DATA LISTING section start
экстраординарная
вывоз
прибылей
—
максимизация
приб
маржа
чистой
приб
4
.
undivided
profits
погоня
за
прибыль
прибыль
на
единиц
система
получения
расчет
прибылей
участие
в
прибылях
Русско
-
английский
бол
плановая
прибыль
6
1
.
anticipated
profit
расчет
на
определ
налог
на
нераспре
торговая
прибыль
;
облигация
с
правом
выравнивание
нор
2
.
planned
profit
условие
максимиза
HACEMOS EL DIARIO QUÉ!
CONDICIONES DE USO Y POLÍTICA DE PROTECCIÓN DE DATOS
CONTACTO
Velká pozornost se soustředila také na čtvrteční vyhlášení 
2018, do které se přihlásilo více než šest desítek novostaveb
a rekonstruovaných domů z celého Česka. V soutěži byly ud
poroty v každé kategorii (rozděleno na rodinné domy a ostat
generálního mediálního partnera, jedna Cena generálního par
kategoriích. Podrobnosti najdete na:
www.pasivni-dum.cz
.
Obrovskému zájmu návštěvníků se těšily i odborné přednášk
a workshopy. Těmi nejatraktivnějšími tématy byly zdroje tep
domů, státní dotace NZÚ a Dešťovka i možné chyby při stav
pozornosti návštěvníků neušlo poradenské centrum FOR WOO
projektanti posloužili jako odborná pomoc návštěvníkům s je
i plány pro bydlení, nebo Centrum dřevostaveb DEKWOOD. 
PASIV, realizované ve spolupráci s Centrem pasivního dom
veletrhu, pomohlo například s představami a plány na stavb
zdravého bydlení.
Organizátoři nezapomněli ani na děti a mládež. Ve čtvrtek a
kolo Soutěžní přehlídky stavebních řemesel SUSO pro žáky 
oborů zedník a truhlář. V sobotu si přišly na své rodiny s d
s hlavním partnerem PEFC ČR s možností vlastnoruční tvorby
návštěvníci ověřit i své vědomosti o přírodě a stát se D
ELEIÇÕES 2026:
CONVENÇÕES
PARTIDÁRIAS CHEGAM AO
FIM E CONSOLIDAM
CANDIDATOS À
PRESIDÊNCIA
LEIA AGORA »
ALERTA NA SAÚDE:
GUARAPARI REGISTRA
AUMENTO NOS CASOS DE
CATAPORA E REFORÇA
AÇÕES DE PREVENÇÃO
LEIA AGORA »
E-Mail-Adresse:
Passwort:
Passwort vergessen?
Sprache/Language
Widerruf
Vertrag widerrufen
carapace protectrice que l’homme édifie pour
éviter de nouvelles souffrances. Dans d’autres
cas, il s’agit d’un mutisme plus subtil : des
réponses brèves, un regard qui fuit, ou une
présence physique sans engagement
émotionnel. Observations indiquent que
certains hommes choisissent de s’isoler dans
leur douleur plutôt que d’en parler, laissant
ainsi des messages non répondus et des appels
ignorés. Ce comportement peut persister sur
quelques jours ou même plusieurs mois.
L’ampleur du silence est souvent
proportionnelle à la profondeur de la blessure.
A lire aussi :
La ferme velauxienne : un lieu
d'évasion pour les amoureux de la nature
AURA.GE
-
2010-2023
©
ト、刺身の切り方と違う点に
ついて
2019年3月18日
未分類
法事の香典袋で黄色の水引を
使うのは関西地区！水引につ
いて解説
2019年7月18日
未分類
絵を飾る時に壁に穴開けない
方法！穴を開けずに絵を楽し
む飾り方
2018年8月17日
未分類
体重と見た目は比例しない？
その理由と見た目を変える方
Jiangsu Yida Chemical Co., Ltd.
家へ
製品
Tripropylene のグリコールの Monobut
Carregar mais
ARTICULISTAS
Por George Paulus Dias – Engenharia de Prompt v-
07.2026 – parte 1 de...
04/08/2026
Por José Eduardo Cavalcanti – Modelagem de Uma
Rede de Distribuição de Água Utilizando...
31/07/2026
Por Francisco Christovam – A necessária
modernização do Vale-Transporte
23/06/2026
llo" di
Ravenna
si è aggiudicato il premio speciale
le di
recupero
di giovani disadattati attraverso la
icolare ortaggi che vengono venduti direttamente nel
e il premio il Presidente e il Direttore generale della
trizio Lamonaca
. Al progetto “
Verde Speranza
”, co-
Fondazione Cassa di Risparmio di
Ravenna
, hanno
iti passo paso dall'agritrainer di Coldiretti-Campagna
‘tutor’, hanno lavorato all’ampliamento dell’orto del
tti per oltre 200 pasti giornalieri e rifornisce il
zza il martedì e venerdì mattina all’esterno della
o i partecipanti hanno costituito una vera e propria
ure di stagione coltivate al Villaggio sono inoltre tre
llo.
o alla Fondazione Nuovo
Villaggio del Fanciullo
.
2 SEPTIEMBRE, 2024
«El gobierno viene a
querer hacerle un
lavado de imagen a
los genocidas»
DATA LISTING section end
Look over the records above and copy each line that includes the string "hanno".

, hanno
‘tutor’, hanno lavorato all’ampliamento dell’orto del
o i partecipanti hanno costituito una vera e propria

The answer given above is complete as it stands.